■ Try it
Print verbatim every line from the one containing "9. decembris. 2020" through the end of the rows, both ends included.

■ Available data
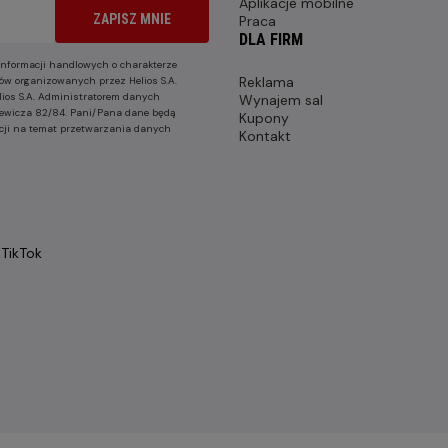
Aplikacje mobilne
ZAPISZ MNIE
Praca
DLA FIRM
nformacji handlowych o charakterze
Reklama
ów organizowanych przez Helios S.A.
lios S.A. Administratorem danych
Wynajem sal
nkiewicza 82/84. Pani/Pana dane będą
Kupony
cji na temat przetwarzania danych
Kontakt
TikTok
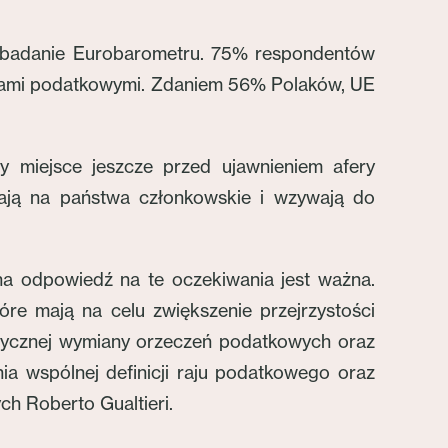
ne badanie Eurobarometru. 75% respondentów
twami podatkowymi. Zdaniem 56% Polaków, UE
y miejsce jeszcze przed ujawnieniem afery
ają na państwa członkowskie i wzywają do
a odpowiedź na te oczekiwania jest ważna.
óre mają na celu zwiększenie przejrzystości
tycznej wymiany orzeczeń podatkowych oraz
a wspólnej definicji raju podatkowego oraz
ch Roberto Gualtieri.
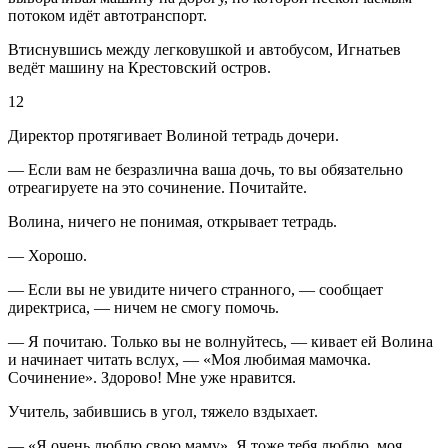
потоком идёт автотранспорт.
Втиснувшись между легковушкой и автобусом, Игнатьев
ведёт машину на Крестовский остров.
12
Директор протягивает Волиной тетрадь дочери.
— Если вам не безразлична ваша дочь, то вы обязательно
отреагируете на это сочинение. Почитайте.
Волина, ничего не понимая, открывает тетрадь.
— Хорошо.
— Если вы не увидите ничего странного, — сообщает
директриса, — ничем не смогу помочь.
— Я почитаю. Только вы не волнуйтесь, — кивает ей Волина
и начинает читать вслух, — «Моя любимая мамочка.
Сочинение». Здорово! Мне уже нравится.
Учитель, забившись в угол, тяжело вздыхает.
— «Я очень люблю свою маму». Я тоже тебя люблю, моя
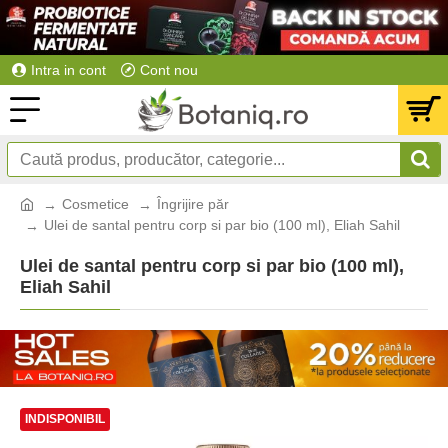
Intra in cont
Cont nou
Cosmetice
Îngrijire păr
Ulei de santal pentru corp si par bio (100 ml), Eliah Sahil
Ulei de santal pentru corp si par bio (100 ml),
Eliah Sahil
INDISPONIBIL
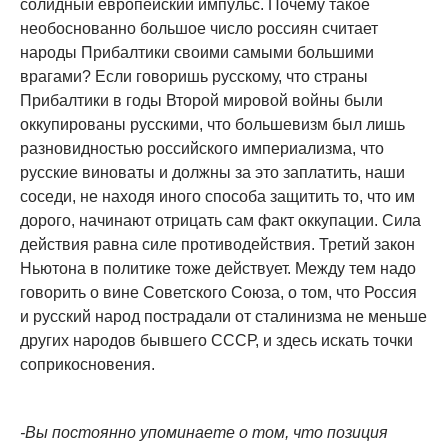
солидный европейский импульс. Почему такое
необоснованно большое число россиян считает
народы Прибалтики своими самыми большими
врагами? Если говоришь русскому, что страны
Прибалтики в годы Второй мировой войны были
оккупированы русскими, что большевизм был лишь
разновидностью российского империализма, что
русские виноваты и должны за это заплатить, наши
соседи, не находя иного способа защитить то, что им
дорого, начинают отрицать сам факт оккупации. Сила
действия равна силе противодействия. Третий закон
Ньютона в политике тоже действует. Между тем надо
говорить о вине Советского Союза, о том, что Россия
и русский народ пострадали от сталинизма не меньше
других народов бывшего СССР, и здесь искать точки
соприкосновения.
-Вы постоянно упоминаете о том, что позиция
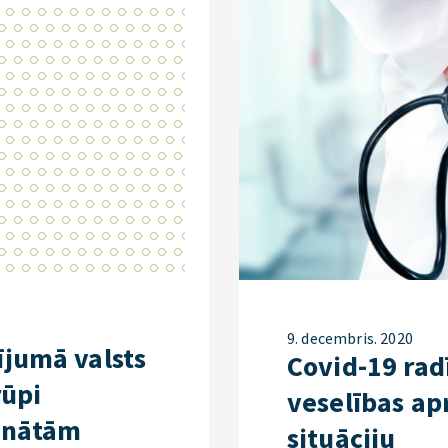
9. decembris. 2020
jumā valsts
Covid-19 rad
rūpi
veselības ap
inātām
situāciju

■ Result of the exercise
9. decembris. 2020
jumā valsts
Covid-19 rad
rūpi
veselības ap
inātām
situāciju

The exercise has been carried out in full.